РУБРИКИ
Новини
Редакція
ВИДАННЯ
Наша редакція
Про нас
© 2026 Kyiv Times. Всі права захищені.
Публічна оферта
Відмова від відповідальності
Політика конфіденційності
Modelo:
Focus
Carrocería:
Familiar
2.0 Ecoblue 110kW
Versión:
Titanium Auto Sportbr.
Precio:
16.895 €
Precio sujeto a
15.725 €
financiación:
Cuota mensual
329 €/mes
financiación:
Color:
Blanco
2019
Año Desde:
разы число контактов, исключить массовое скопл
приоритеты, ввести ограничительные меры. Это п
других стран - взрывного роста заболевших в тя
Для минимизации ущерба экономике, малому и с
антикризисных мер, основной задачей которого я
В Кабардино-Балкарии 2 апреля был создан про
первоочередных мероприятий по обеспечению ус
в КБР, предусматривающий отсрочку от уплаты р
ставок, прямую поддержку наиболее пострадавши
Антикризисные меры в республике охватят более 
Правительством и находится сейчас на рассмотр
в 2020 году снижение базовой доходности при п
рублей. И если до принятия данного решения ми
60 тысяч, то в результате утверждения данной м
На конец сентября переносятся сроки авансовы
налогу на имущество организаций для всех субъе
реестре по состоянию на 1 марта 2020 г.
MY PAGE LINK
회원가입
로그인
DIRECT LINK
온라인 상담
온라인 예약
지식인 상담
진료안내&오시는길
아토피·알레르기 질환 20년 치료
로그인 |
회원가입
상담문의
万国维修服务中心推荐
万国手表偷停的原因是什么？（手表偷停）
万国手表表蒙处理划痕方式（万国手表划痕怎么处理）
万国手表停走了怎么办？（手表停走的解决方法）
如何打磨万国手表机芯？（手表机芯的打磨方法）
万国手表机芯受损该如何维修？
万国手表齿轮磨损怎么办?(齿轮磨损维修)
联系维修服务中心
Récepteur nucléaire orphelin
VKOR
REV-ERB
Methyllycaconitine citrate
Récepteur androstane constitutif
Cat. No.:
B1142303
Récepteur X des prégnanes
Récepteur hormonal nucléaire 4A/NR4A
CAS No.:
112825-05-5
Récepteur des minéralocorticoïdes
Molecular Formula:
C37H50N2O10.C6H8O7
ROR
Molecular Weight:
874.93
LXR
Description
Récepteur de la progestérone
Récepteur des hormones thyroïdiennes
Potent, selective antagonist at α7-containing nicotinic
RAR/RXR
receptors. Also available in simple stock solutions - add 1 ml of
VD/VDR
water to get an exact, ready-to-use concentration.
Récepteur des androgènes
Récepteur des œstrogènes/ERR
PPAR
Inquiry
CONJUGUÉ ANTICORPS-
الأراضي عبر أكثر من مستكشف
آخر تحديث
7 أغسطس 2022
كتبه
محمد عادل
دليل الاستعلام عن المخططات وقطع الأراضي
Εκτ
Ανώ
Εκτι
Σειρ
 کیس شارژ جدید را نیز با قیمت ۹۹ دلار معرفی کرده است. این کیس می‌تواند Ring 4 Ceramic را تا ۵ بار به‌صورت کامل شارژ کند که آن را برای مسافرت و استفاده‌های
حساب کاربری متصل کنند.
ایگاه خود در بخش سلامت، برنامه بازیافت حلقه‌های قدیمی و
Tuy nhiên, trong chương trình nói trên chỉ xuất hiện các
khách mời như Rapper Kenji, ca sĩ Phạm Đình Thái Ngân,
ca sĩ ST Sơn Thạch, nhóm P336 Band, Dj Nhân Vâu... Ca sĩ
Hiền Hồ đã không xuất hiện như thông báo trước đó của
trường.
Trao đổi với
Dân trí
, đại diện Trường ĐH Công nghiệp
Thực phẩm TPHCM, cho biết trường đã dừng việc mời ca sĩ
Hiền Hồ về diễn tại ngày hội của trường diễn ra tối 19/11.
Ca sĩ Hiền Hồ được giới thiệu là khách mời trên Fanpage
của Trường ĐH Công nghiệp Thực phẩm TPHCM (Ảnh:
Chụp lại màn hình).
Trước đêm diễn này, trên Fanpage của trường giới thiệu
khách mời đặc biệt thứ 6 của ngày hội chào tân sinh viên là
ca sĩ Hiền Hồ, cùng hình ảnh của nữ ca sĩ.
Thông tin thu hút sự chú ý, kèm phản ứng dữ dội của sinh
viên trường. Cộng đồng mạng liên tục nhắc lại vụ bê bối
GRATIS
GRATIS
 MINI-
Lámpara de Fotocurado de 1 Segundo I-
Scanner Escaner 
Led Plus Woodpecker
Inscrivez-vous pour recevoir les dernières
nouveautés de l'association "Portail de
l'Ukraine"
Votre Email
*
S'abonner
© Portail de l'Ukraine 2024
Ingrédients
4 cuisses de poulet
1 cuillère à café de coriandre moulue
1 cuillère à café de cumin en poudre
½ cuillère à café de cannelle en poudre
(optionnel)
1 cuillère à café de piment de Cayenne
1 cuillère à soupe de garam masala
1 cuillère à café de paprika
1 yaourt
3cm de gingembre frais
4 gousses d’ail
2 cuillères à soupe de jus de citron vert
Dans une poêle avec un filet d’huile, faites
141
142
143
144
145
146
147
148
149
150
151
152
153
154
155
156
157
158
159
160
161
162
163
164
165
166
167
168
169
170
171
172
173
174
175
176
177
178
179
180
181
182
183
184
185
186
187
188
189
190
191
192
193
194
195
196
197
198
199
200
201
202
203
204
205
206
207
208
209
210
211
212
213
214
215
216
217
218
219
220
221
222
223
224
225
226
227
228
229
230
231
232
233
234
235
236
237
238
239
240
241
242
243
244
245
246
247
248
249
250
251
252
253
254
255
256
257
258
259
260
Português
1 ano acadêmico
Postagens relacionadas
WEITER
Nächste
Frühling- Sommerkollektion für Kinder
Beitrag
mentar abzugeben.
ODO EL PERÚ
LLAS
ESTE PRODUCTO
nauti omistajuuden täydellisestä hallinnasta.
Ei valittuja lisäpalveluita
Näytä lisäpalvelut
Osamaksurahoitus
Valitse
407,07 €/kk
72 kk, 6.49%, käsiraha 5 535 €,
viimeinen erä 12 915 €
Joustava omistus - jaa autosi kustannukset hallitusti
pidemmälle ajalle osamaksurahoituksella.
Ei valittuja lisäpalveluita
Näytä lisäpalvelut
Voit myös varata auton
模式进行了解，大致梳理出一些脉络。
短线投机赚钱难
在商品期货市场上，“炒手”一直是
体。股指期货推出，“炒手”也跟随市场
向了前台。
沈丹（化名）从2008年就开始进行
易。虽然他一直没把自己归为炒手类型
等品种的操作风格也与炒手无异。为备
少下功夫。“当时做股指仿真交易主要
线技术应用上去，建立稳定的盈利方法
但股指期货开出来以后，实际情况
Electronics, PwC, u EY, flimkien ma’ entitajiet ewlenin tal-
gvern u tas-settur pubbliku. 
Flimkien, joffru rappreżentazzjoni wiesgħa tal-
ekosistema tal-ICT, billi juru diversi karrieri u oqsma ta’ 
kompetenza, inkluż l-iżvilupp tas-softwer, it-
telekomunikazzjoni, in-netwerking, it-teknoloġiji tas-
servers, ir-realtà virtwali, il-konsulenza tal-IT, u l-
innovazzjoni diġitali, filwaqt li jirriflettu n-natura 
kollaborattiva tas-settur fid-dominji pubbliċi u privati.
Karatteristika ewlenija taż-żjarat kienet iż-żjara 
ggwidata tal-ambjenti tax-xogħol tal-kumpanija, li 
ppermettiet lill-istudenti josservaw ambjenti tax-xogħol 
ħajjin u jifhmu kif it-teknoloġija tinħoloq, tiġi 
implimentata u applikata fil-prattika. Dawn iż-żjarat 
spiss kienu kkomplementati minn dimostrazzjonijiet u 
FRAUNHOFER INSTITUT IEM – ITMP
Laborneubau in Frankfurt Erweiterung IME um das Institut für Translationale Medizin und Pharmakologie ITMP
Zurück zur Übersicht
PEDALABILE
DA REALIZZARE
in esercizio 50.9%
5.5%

--------------------------------------------------

What you are asked to do
State how many lines in the records contain the string "thiệu", counting only matches with the same case. Give the number alone.

Task answer
2